What Benford’s Law actually tells you about an invoice
Benford’s Law is one of the oldest tricks in forensic accounting, and it’s a strange one the first time you hear it: in almost any naturally occurring set of numbers, the leading digit isn’t evenly distributed. The number 1 shows up as the first digit roughly 30% of the time. The number 9 shows up first less than 5% of the time.
Invoice amounts that come from genuine, varied business activity tend to follow this pattern. Amounts that have been manually fabricated — someone typing in a number rather than it arising from an actual transaction — often don’t. People are bad at faking randomness. We gravitate toward round numbers, toward figures just under a threshold, toward digits we simply prefer.

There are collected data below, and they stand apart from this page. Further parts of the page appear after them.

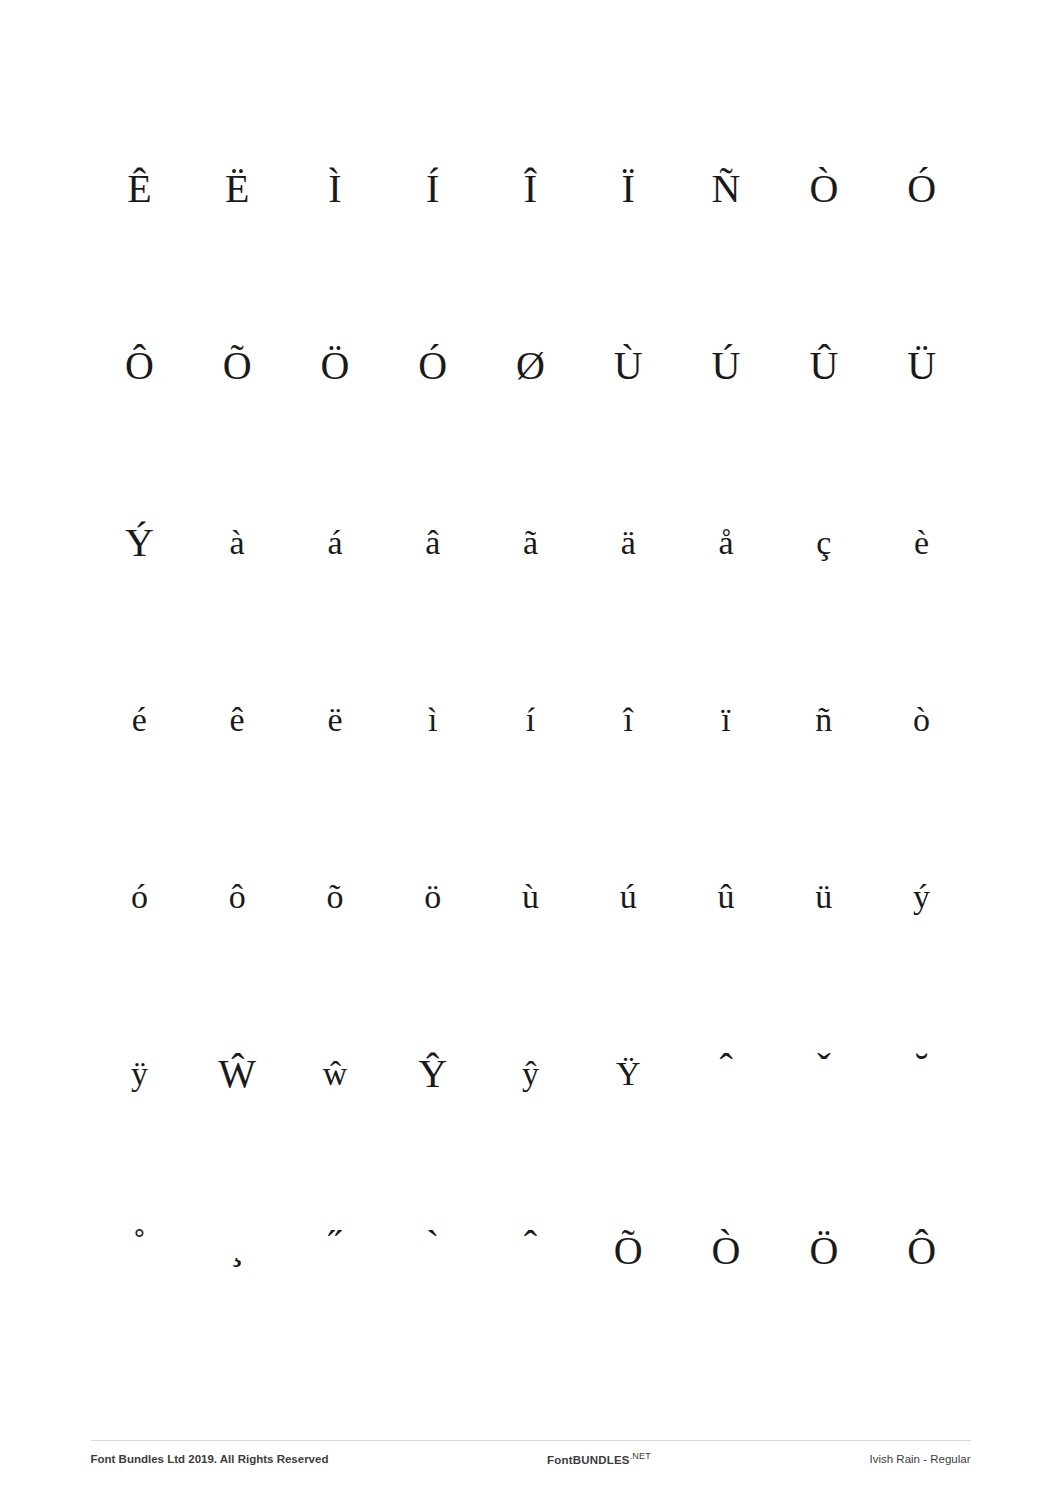Ê
Ë
Ì
Í
Î
Ï
Ñ
Ò
Ó
Ô
Õ
Ö
Ó
Ø
Ù
Ú
Û
Ü
Ý
à
á
â
ã
ä
å
ç
è
é
ê
ë
ì
í
î
ï
ñ
ò
ó
ô
õ
ö
ù
ú
û
ü
ý
ÿ
Ŵ
ŵ
Ŷ
ŷ
Ÿ
ˆ
ˇ
˘
˚
¸
˝
ˋ
ˆ
Õ
Ò
Ö
Ô
Font Bundles Ltd 2019. All Rights Reserved
FontBUNDLES.NET
Ivish Rain - Regular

Where it’s useful, and where it isn’t
This is a cumulative test, not a per-invoice one. It needs a reasonable history of amounts from the same supplier before the distribution means anything statistically — on a brand-new supplier, it tells you nothing, and we don’t pretend otherwise. It’s one signal among several, not a verdict on its own.
What it’s good at is exactly the kind of fraud that’s easy for a human to miss: amounts that look perfectly reasonable individually, but that as a pattern, don’t behave like real transactions behave. It’s a hundred-year-old idea doing useful work inside a modern detection pipeline.